(Dataset entries)
══════
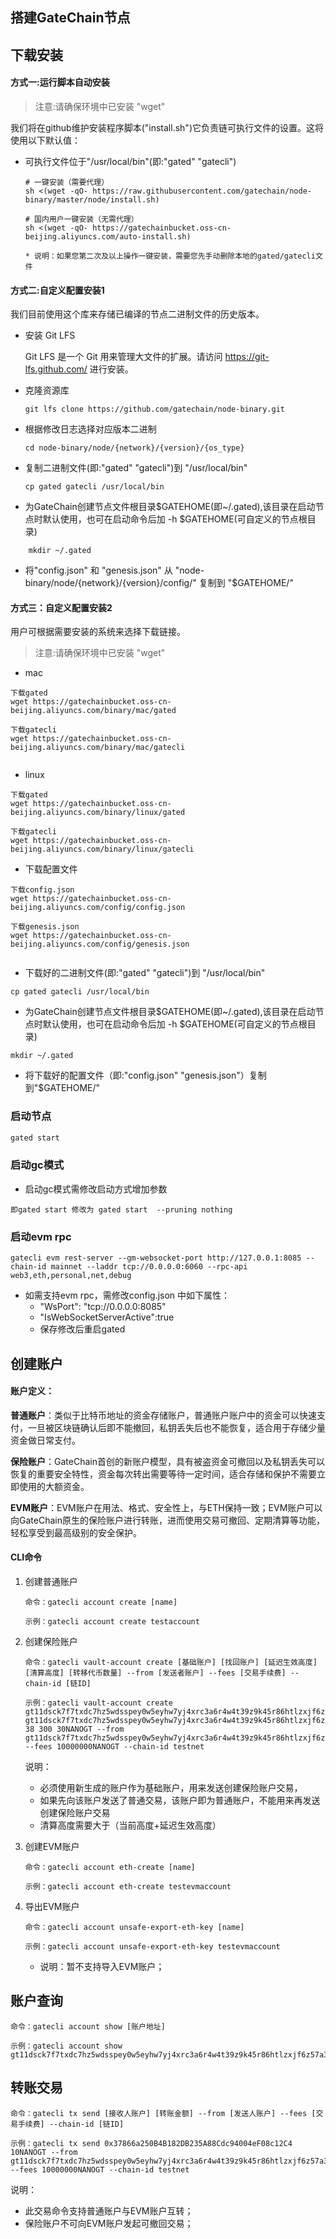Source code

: 
## 搭建GateChain节点

## 下载安装

#### 方式一:运行脚本自动安装

  > 注意:请确保环境中已安装 "wget"
  
我们将在github维护安装程序脚本("install.sh")它负责链可执行文件的设置。这将使用以下默认值：

- 可执行文件位于"/usr/local/bin"(即:"gated" "gatecli")

	```
	# 一键安装（需要代理）
	sh <(wget -qO- https://raw.githubusercontent.com/gatechain/node-binary/master/node/install.sh)
	
	# 国内用户一键安装（无需代理）
	sh <(wget -qO- https://gatechainbucket.oss-cn-beijing.aliyuncs.com/auto-install.sh) 
	
	* 说明：如果您第二次及以上操作一键安装，需要您先手动删除本地的gated/gatecli文件	
	```
	
	
#### 方式二:自定义配置安装1
我们目前使用这个库来存储已编译的节点二进制文件的历史版本。

- 安装 Git LFS

  Git LFS 是一个 Git 用来管理大文件的扩展。请访问 https://git-lfs.github.com/ 进行安装。

- 克隆资源库
	
	```
	git lfs clone https://github.com/gatechain/node-binary.git
	```
- 根据修改日志选择对应版本二进制

	```
	cd node-binary/node/{network}/{version}/{os_type}
	```
- 	复制二进制文件(即:"gated" "gatecli")到 "/usr/local/bin"
	
	```
	cp gated gatecli /usr/local/bin
	
	```
- 为GateChain创建节点文件根目录$GATEHOME(即~/.gated),该目录在启动节点时默认使用，也可在启动命令后加 -h $GATEHOME(可自定义的节点根目录)

```
	mkdir ~/.gated
```

- 将"config.json"  和 "genesis.json" 从 "node-binary/node/{network}/{version}/config/" 复制到 "$GATEHOME/"


#### 方式三：自定义配置安装2
用户可根据需要安装的系统来选择下载链接。

> 注意:请确保环境中已安装 "wget"

- mac

```
下载gated
wget https://gatechainbucket.oss-cn-beijing.aliyuncs.com/binary/mac/gated

下载gatecli
wget https://gatechainbucket.oss-cn-beijing.aliyuncs.com/binary/mac/gatecli


```

- linux

```
下载gated
wget https://gatechainbucket.oss-cn-beijing.aliyuncs.com/binary/linux/gated

下载gatecli
wget https://gatechainbucket.oss-cn-beijing.aliyuncs.com/binary/linux/gatecli

```

- 下载配置文件

```
下载config.json
wget https://gatechainbucket.oss-cn-beijing.aliyuncs.com/config/config.json

下载genesis.json
wget https://gatechainbucket.oss-cn-beijing.aliyuncs.com/config/genesis.json


```

- 下载好的二进制文件(即:"gated" "gatecli")到 "/usr/local/bin"
```
cp gated gatecli /usr/local/bin
```
- 为GateChain创建节点文件根目录$GATEHOME(即~/.gated),该目录在启动节点时默认使用，也可在启动命令后加 -h $GATEHOME(可自定义的节点根目录)

```
mkdir ~/.gated
```

- 将下载好的配置文件（即:"config.json" "genesis.json"）复制到"$GATEHOME/"


### 启动节点

```bash
gated start
```

### 启动gc模式

- 启动gc模式需修改启动方式增加参数

```
即gated start 修改为 gated start  --pruning nothing
```

### 启动evm rpc

```
gatecli evm rest-server --gm-websocket-port http://127.0.0.1:8085 --chain-id mainnet --laddr tcp://0.0.0.0:6060 --rpc-api web3,eth,personal,net,debug

```

* 如需支持evm rpc，需修改config.json 中如下属性：
	* "WsPort": "tcp://0.0.0.0:8085"
	* "IsWebSocketServerActive":true  
	* 保存修改后重启gated


## 创建账户

#### 账户定义：

**普通账户**：类似于比特币地址的资金存储账户，普通账户账户中的资金可以快速支付，一旦被区块链确认后即不能撤回，私钥丢失后也不能恢复，适合用于存储少量资金做日常支付。

**保险账户**：GateChain首创的新账户模型，具有被盗资金可撤回以及私钥丢失可以恢复的重要安全特性，资金每次转出需要等待一定时间，适合存储和保护不需要立即使用的大额资金。

**EVM账户**：EVM账户在用法、格式、安全性上，与ETH保持一致；EVM账户可以向GateChain原生的保险账户进行转账，进而使用交易可撤回、定期清算等功能，轻松享受到最高级别的安全保护。


#### CLI命令

1. 创建普通账户
	
	```
	命令：gatecli account create [name]
	
	示例：gatecli account create testaccount
	
	```
2. 创建保险账户
	
	```
	命令：gatecli vault-account create [基础账户] [找回账户] [延迟生效高度] [清算高度] [转移代币数量] --from [发送者账户] --fees [交易手续费] --chain-id [链ID]
	
	示例：gatecli vault-account create gt11dsck7f7txdc7hz5wdsspey0w5eyhw7yj4xrc3a6r4w4t39z9k45r86htlzxjf6z57an2r7 gt11dsck7f7txdc7hz5wdsspey0w5eyhw7yj4xrc3a6r4w4t39z9k45r86htlzxjf6z57a3457 38 300 30NANOGT --from gt11dsck7f7txdc7hz5wdsspey0w5eyhw7yj4xrc3a6r4w4t39z9k45r86htlzxjf6z57a3457 --fees 10000000NANOGT --chain-id testnet
	
	```
	说明：

	* 必须使用新生成的账户作为基础账户，用来发送创建保险账户交易，
	* 如果先向该账户发送了普通交易，该账户即为普通账户，不能用来再发送创建保险账户交易
	* 清算高度需要大于（当前高度+延迟生效高度）

3. 创建EVM账户

	```
	命令：gatecli account eth-create [name]
	
	示例：gatecli account eth-create testevmaccount
	
	```

4. 导出EVM账户

	```
	命令：gatecli account unsafe-export-eth-key [name]
	
	示例：gatecli account unsafe-export-eth-key testevmaccount
	
	```

	* 说明：暂不支持导入EVM账户；


## 账户查询

```
命令：gatecli account show [账户地址]

示例：gatecli account show gt11dsck7f7txdc7hz5wdsspey0w5eyhw7yj4xrc3a6r4w4t39z9k45r86htlzxjf6z57a3457

```

## 转账交易

```
命令：gatecli tx send [接收人账户] [转账金额] --from [发送人账户] --fees [交易手续费] --chain-id [链ID]

示例：gatecli tx send 0x37866a250B4B182DB235A88Cdc94004eF08c12C4 10NANOGT --from gt11dsck7f7txdc7hz5wdsspey0w5eyhw7yj4xrc3a6r4w4t39z9k45r86htlzxjf6z57a3457 --fees 10000000NANOGT --chain-id testnet

```

说明：

* 此交易命令支持普通账户与EVM账户互转；
* 保险账户不可向EVM账户发起可撤回交易；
══════
### [What you should do]
The answer should hold every entry exactly as given and no pictures at all.

### [Written response]
Source code

: 
## 搭建GateChain节点

## 下载安装

#### 方式一:运行脚本自动安装

  > 注意:请确保环境中已安装 "wget"
  
我们将在github维护安装程序脚本("install.sh")它负责链可执行文件的设置。这将使用以下默认值：

- 可执行文件位于"/usr/local/bin"(即:"gated" "gatecli")

	```
	# 一键安装（需要代理）
	sh <(wget -qO- https://raw.githubusercontent.com/gatechain/node-binary/master/node/install.sh)
	
	# 国内用户一键安装（无需代理）
	sh <(wget -qO- https://gatechainbucket.oss-cn-beijing.aliyuncs.com/auto-install.sh) 
	
	* 说明：如果您第二次及以上操作一键安装，需要您先手动删除本地的gated/gatecli文件	
	```
	
	
#### 方式二:自定义配置安装1
我们目前使用这个库来存储已编译的节点二进制文件的历史版本。

- 安装 Git LFS

  Git LFS 是一个 Git 用来管理大文件的扩展。请访问 https://git-lfs.github.com/ 进行安装。

- 克隆资源库
	
	```
	git lfs clone https://github.com/gatechain/node-binary.git
	```
- 根据修改日志选择对应版本二进制

	```
	cd node-binary/node/{network}/{version}/{os_type}
	```
- 	复制二进制文件(即:"gated" "gatecli")到 "/usr/local/bin"
	
	```
	cp gated gatecli /usr/local/bin
	
	```
- 为GateChain创建节点文件根目录$GATEHOME(即~/.gated),该目录在启动节点时默认使用，也可在启动命令后加 -h $GATEHOME(可自定义的节点根目录)

```
	mkdir ~/.gated
```

- 将"config.json"  和 "genesis.json" 从 "node-binary/node/{network}/{version}/config/" 复制到 "$GATEHOME/"


#### 方式三：自定义配置安装2
用户可根据需要安装的系统来选择下载链接。

> 注意:请确保环境中已安装 "wget"

- mac

```
下载gated
wget https://gatechainbucket.oss-cn-beijing.aliyuncs.com/binary/mac/gated

下载gatecli
wget https://gatechainbucket.oss-cn-beijing.aliyuncs.com/binary/mac/gatecli


```

- linux

```
下载gated
wget https://gatechainbucket.oss-cn-beijing.aliyuncs.com/binary/linux/gated

下载gatecli
wget https://gatechainbucket.oss-cn-beijing.aliyuncs.com/binary/linux/gatecli

```

- 下载配置文件

```
下载config.json
wget https://gatechainbucket.oss-cn-beijing.aliyuncs.com/config/config.json

下载genesis.json
wget https://gatechainbucket.oss-cn-beijing.aliyuncs.com/config/genesis.json


```

- 下载好的二进制文件(即:"gated" "gatecli")到 "/usr/local/bin"
```
cp gated gatecli /usr/local/bin
```
- 为GateChain创建节点文件根目录$GATEHOME(即~/.gated),该目录在启动节点时默认使用，也可在启动命令后加 -h $GATEHOME(可自定义的节点根目录)

```
mkdir ~/.gated
```

- 将下载好的配置文件（即:"config.json" "genesis.json"）复制到"$GATEHOME/"


### 启动节点

```bash
gated start
```

### 启动gc模式

- 启动gc模式需修改启动方式增加参数

```
即gated start 修改为 gated start  --pruning nothing
```

### 启动evm rpc

```
gatecli evm rest-server --gm-websocket-port http://127.0.0.1:8085 --chain-id mainnet --laddr tcp://0.0.0.0:6060 --rpc-api web3,eth,personal,net,debug

```

* 如需支持evm rpc，需修改config.json 中如下属性：
	* "WsPort": "tcp://0.0.0.0:8085"
	* "IsWebSocketServerActive":true  
	* 保存修改后重启gated


## 创建账户

#### 账户定义：

**普通账户**：类似于比特币地址的资金存储账户，普通账户账户中的资金可以快速支付，一旦被区块链确认后即不能撤回，私钥丢失后也不能恢复，适合用于存储少量资金做日常支付。

**保险账户**：GateChain首创的新账户模型，具有被盗资金可撤回以及私钥丢失可以恢复的重要安全特性，资金每次转出需要等待一定时间，适合存储和保护不需要立即使用的大额资金。

**EVM账户**：EVM账户在用法、格式、安全性上，与ETH保持一致；EVM账户可以向GateChain原生的保险账户进行转账，进而使用交易可撤回、定期清算等功能，轻松享受到最高级别的安全保护。


#### CLI命令

1. 创建普通账户
	
	```
	命令：gatecli account create [name]
	
	示例：gatecli account create testaccount
	
	```
2. 创建保险账户
	
	```
	命令：gatecli vault-account create [基础账户] [找回账户] [延迟生效高度] [清算高度] [转移代币数量] --from [发送者账户] --fees [交易手续费] --chain-id [链ID]
	
	示例：gatecli vault-account create gt11dsck7f7txdc7hz5wdsspey0w5eyhw7yj4xrc3a6r4w4t39z9k45r86htlzxjf6z57an2r7 gt11dsck7f7txdc7hz5wdsspey0w5eyhw7yj4xrc3a6r4w4t39z9k45r86htlzxjf6z57a3457 38 300 30NANOGT --from gt11dsck7f7txdc7hz5wdsspey0w5eyhw7yj4xrc3a6r4w4t39z9k45r86htlzxjf6z57a3457 --fees 10000000NANOGT --chain-id testnet
	
	```
	说明：

	* 必须使用新生成的账户作为基础账户，用来发送创建保险账户交易，
	* 如果先向该账户发送了普通交易，该账户即为普通账户，不能用来再发送创建保险账户交易
	* 清算高度需要大于（当前高度+延迟生效高度）

3. 创建EVM账户

	```
	命令：gatecli account eth-create [name]
	
	示例：gatecli account eth-create testevmaccount
	
	```

4. 导出EVM账户

	```
	命令：gatecli account unsafe-export-eth-key [name]
	
	示例：gatecli account unsafe-export-eth-key testevmaccount
	
	```

	* 说明：暂不支持导入EVM账户；


## 账户查询

```
命令：gatecli account show [账户地址]

示例：gatecli account show gt11dsck7f7txdc7hz5wdsspey0w5eyhw7yj4xrc3a6r4w4t39z9k45r86htlzxjf6z57a3457

```

## 转账交易

```
命令：gatecli tx send [接收人账户] [转账金额] --from [发送人账户] --fees [交易手续费] --chain-id [链ID]

示例：gatecli tx send 0x37866a250B4B182DB235A88Cdc94004eF08c12C4 10NANOGT --from gt11dsck7f7txdc7hz5wdsspey0w5eyhw7yj4xrc3a6r4w4t39z9k45r86htlzxjf6z57a3457 --fees 10000000NANOGT --chain-id testnet

```

说明：

* 此交易命令支持普通账户与EVM账户互转；
* 保险账户不可向EVM账户发起可撤回交易；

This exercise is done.